她轻启樱唇,缓缓问道,“秦厉,你说的这些可都是真的?”
秦厉慌忙站起,“噗通”一下跪倒,颤声说道,“娘娘,草民天生是个胆子很小的人,哪里敢拿吴公公这么大的事儿和娘娘说笑。娘娘知道,吴公公曾经是草民的干儿子,现在他和我势如水火,他总想杀我哩。若不是草民实在看不惯吴公公的所作所为,就是借给草民十个胆子,草民也是不敢把这些事说给娘娘啊!
娘娘若是不信,大可寻人在扬州随便找一个寻常百姓问问。现在扬州百姓都对吴公公恨之入骨,恨不得寝其皮,啖其肉啊!而且百姓们现在对皇上也……”
秦厉说到这里故意一顿,偷偷观察着刘娘娘的脸色。见刘娘娘粉面气的通红,大有恨死了吴经的模样,她焦急问道,“对皇上怎么样?快说!”
刘娘娘对皇上的关心之情溢于言表。
“对皇上也是颇有微词,不过百姓们还是相信皇上的,相信皇上有一天终会认清吴公公,为民除害,扬我大明明君的风采。”
秦厉说完,将头一低。不再说话。
刘娘娘默默点点头,如清水般晶亮的双眸黯淡了许多,变得痴呆无神,似是陷入了沉思。
秦厉在地上跪了足有两柱香的时间,刘娘娘才有气无力的说道,“起来吧,本主定然会让皇上为民除害,还扬州百姓一个公道。”
秦厉胆战心惊的站起,见刘娘娘很是郁闷,不好再打扰她,便告退而出。
从皇帝的行宫出来,秦厉心花怒放。暗道,成了,这回吴经是死定了。
察言观色一直是秦厉的强项,秦厉早已从刘娘娘的脸色中窥出端异。这位刘娘娘本身对吴经就没什么好印象,再加上自己这通言语,刘娘娘的决心很大,是铁了心要除掉吴经了。
哼!凭刘娘娘在正德心中的地位,刘娘娘就是放个屁正德都是闻着香的哩!正德焉有不听刘娘娘话的道理?

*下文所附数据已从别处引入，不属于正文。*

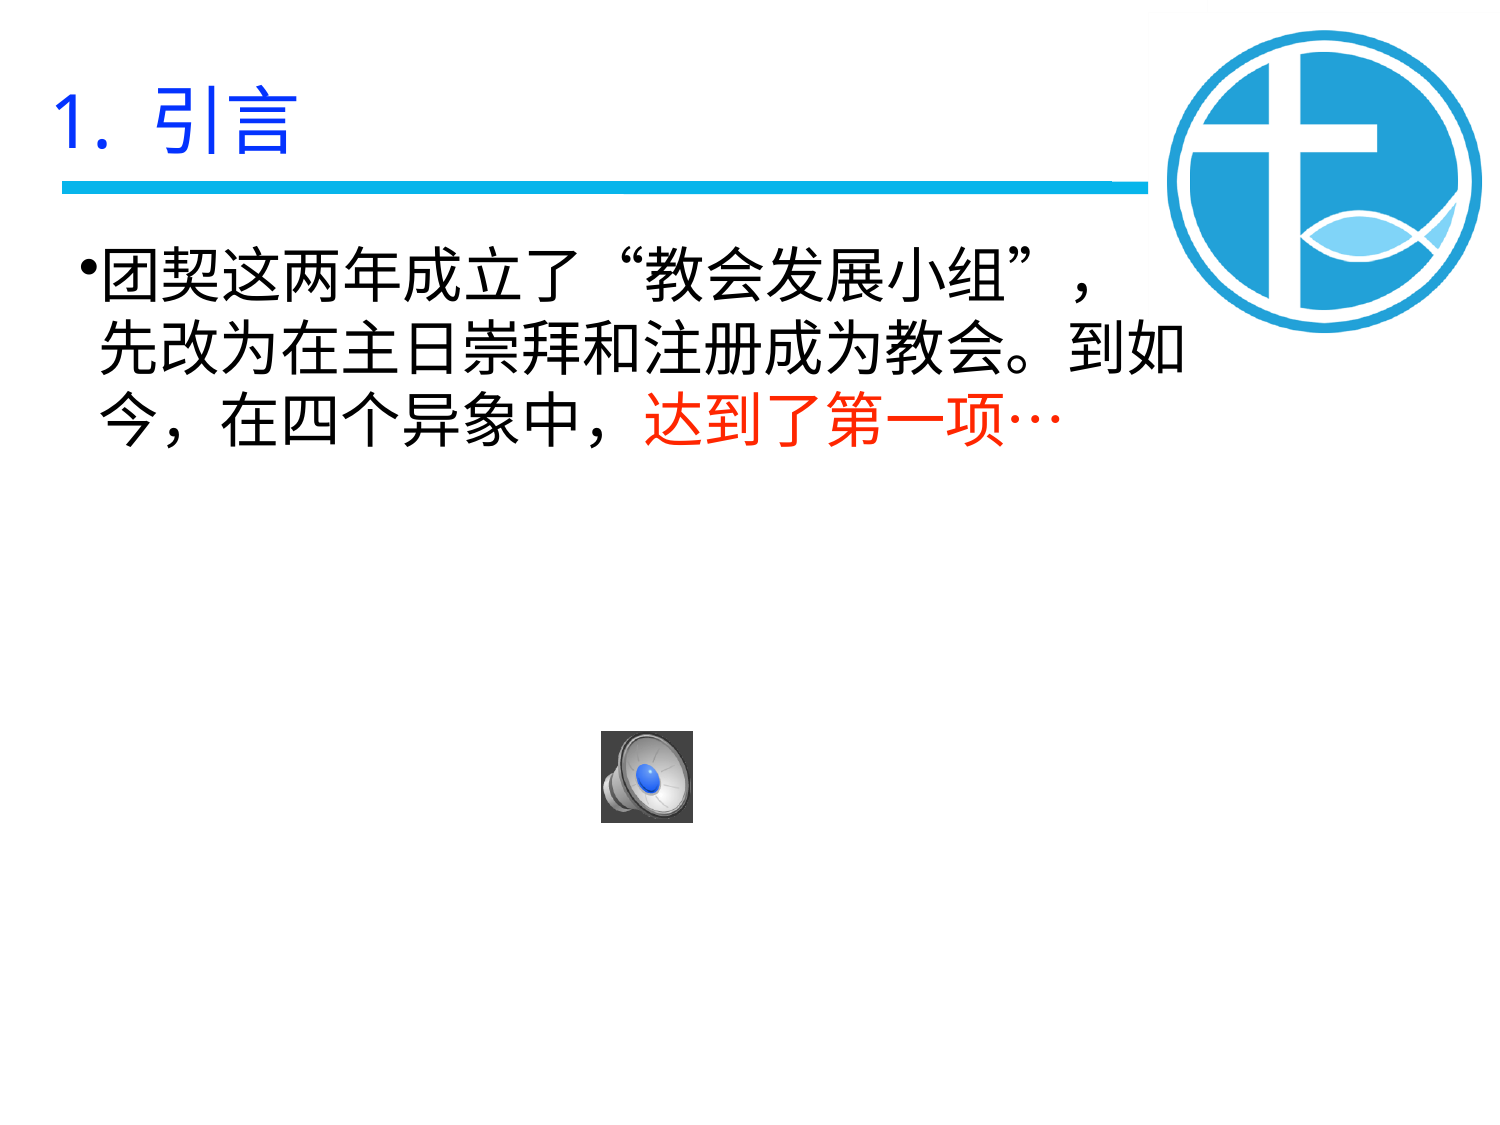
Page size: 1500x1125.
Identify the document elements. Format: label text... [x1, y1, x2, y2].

picture [599, 730, 694, 825]
text_box 1. 引言 [42, 76, 1281, 173]
text_box 团契这两年成立了“教会发展小组”， 先改为在主日崇拜和注册成为教会。到如今，在四个异象中，达到了第一项⋯ [71, 230, 1219, 463]
picture [1148, 0, 1500, 350]
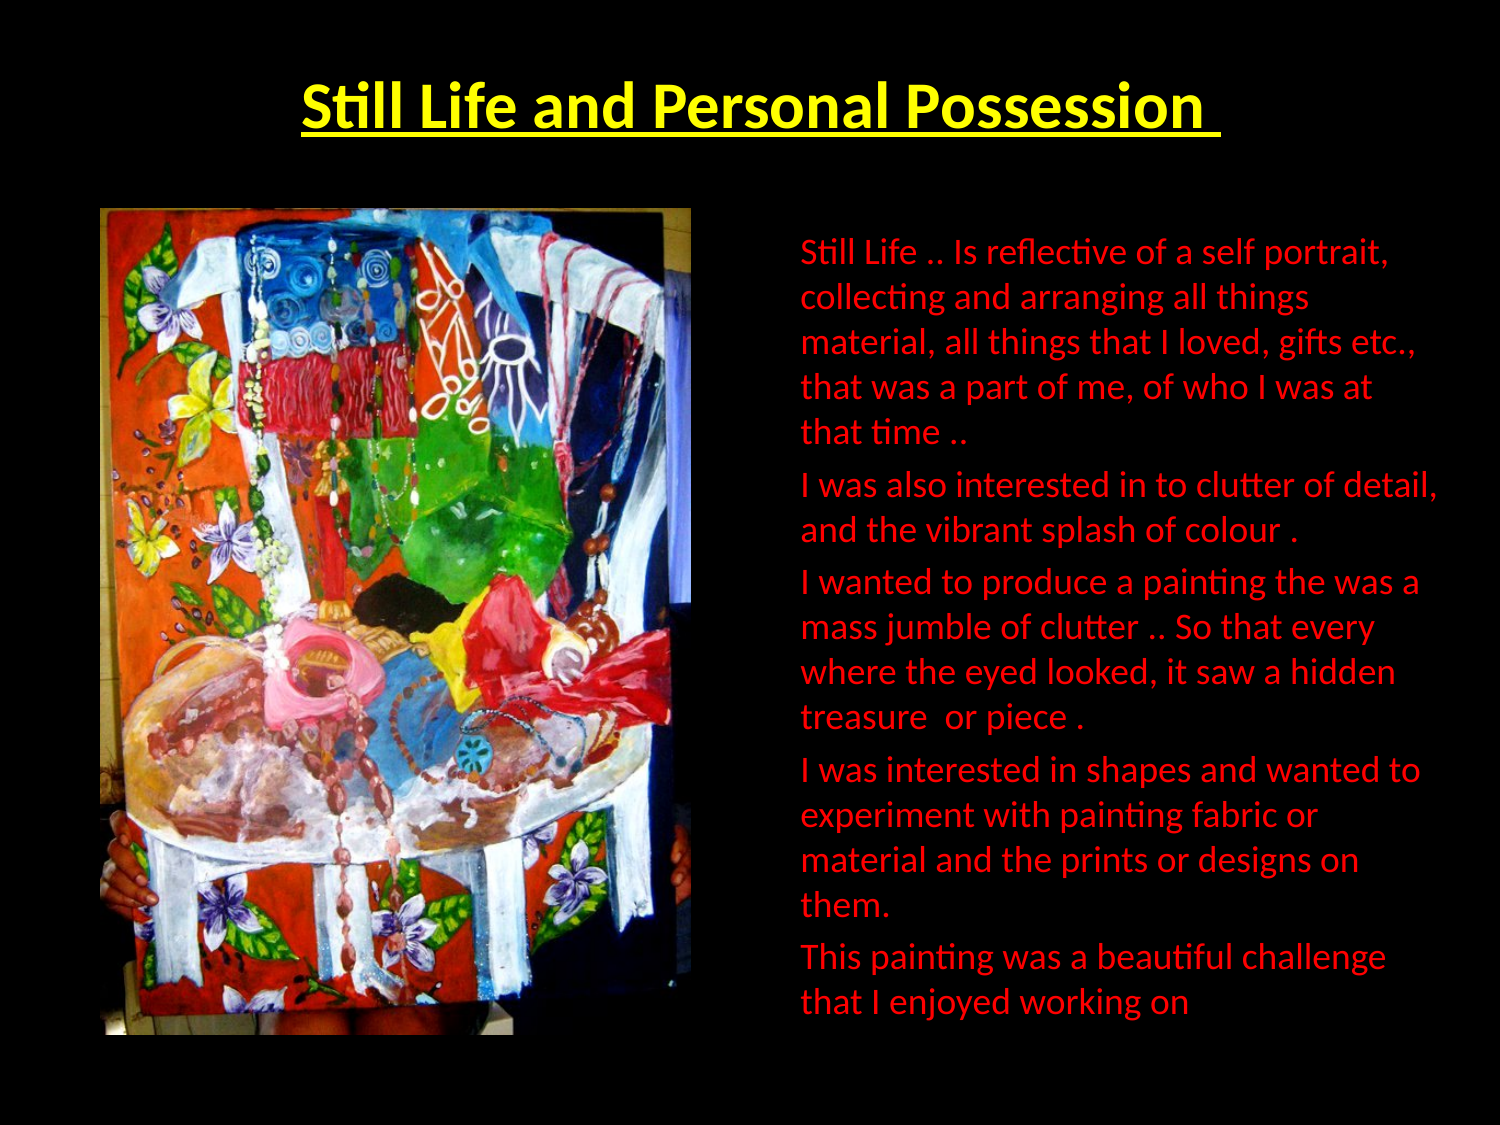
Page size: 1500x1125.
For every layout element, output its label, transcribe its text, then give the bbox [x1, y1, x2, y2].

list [100, 207, 692, 1036]
list Still Life .. Is reflective of a self portrait, collecting and arranging all things material, all things that I loved, gifts etc., that was a part of me, of who I was at that time .. I was also interested in to clutter of detail, and the vibrant splash of colour . I wanted to produce a painting the was a mass jumble of clutter .. So that every where the eyed looked, it saw a hidden treasure or piece . I was interested in shapes and wanted to experiment with painting fabric or material and the prints or designs on them. This painting was a beautiful challenge that I enjoyed working on [785, 219, 1459, 1071]
title Still Life and Personal Possession [75, 44, 1447, 149]
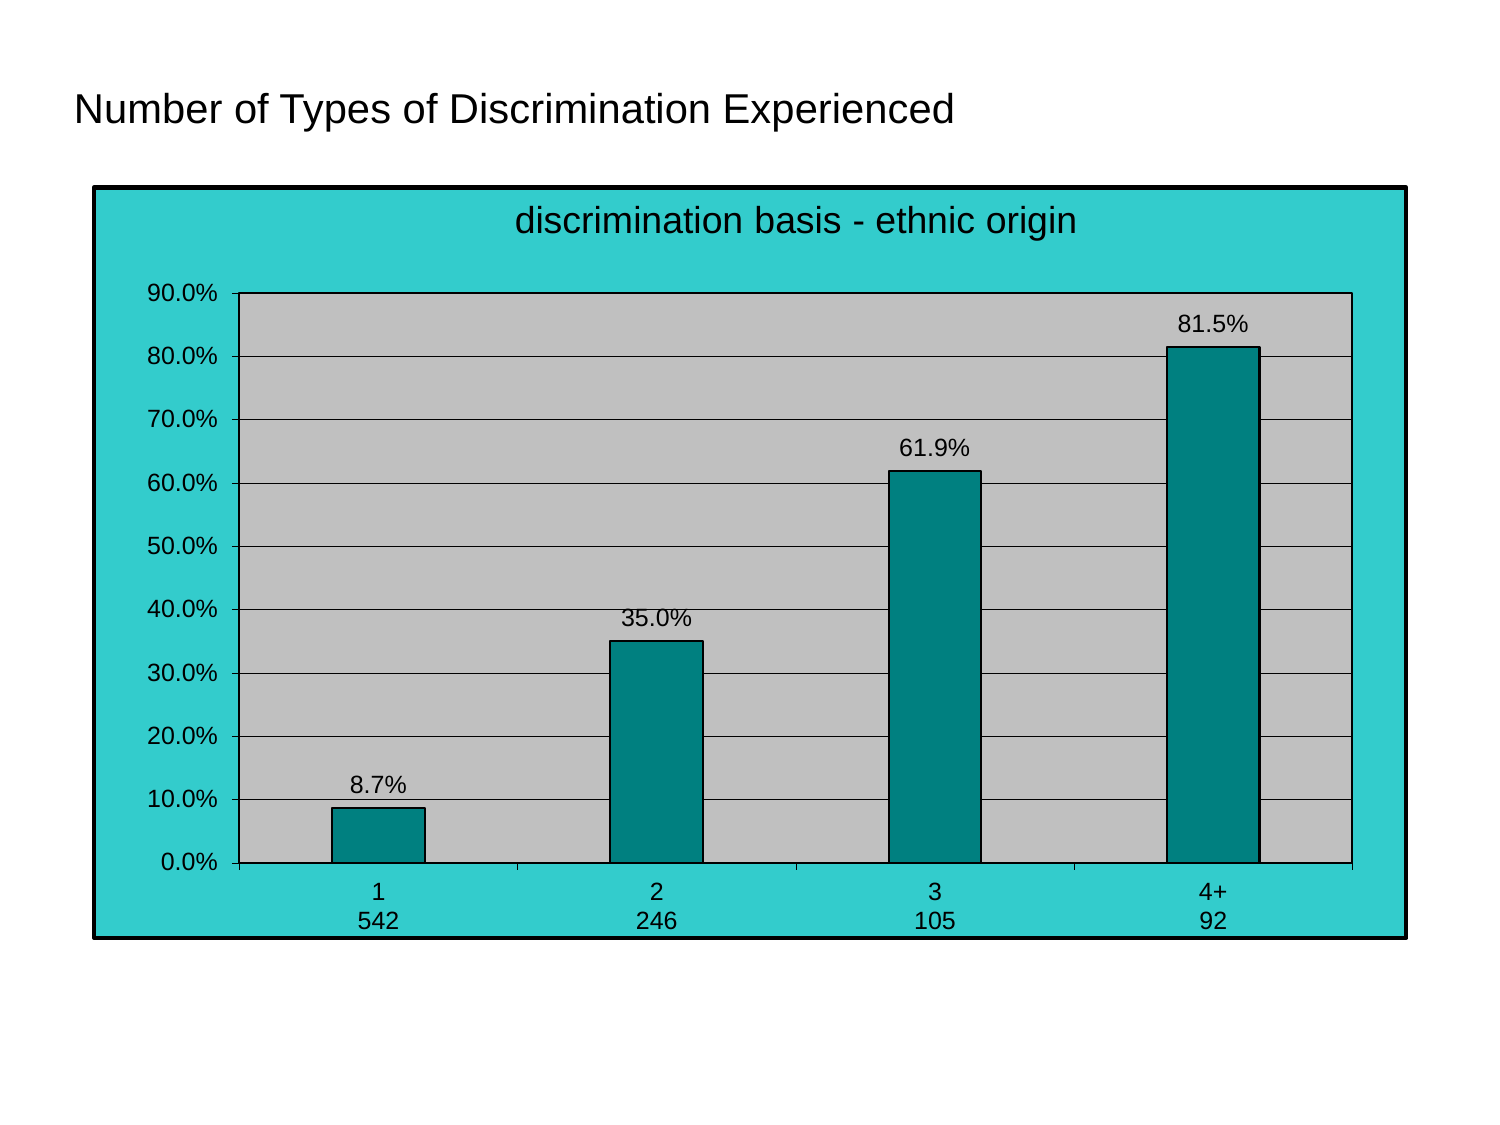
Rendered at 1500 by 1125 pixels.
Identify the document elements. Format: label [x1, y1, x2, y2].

picture [91, 185, 1409, 940]
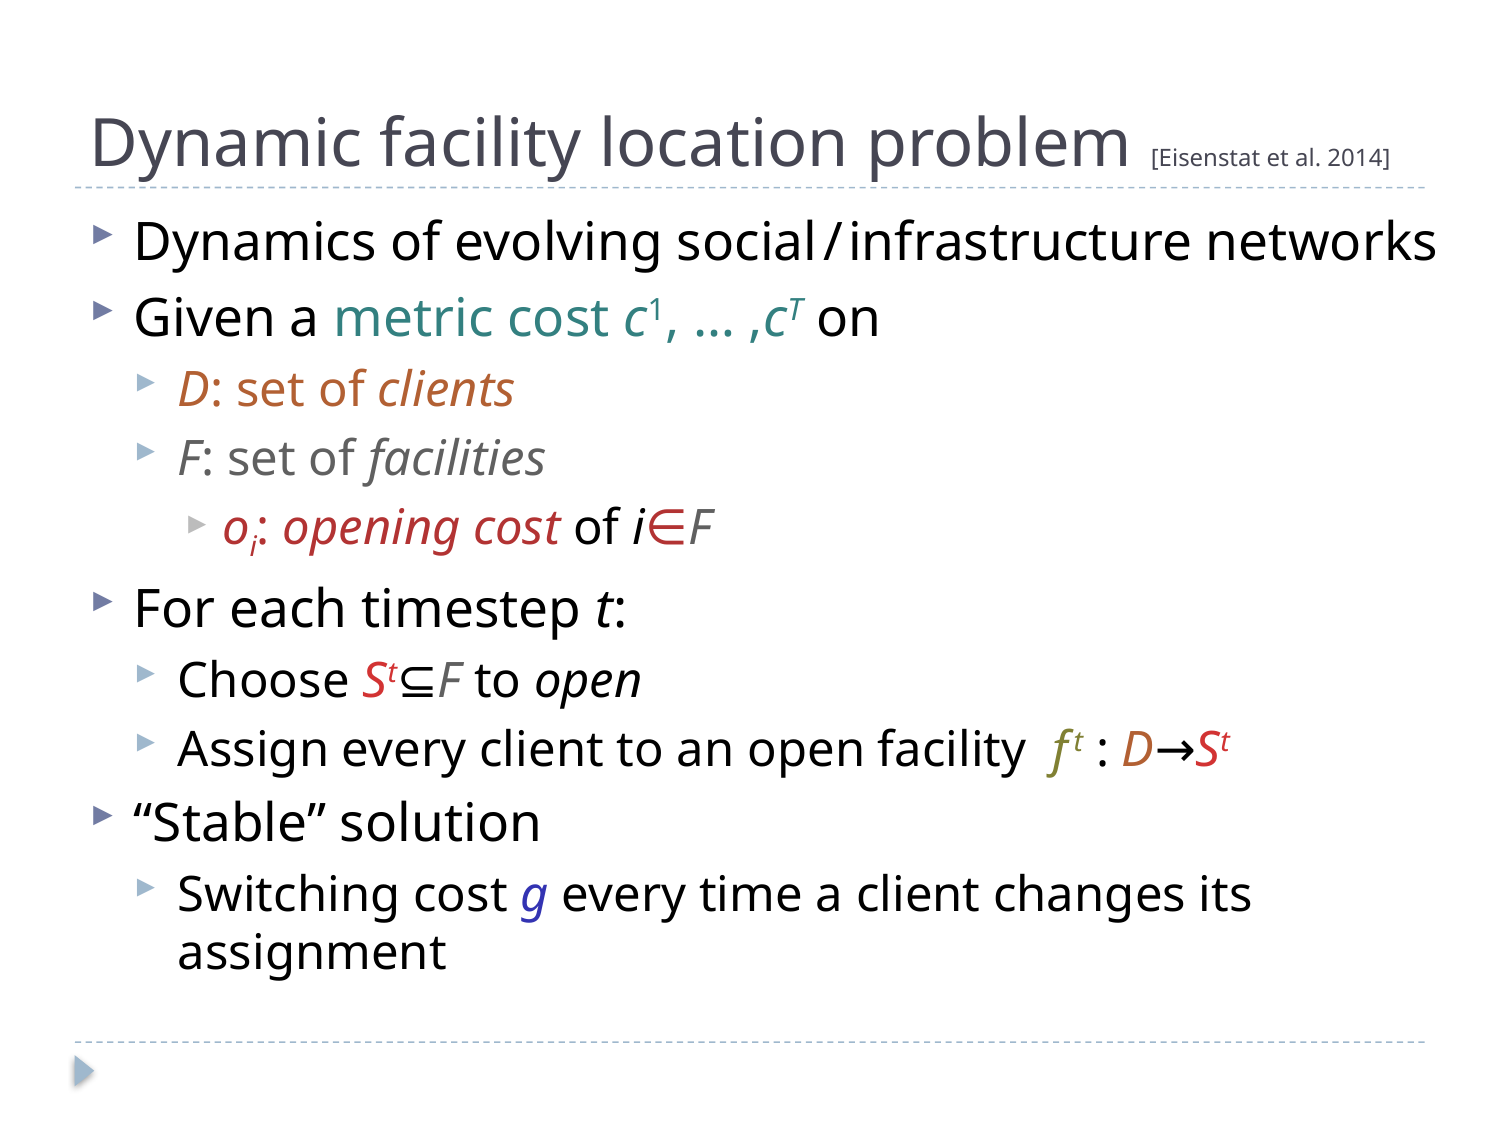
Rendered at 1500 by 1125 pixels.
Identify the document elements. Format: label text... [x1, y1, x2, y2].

一路摇摆着身体,哼唱着《今儿个高兴》的小歌儿,回到家中。
这些日子,绮梦因和秦厉定下了小计策,她很想彻底看看秦厉一个小小百姓到底是如何将吴经搬倒,是以便留在秦厉家中。
经过这些天的接触,绮梦和林嫣儿俨然是一对亲亲的姊妹了。吃必同桌,寝必同榻。至于秦厉嘛,只有一个人在偏房中独守空房了。
见秦厉兴奋满面的回家来,绮梦和林嫣儿都很高兴,绮梦忍不住问道,“秦公子,今日如此高兴,莫非那吴经完了?”
秦厉嘻嘻一笑,道,“现在倒是还没完,但明日不完,后天他是一准完蛋!”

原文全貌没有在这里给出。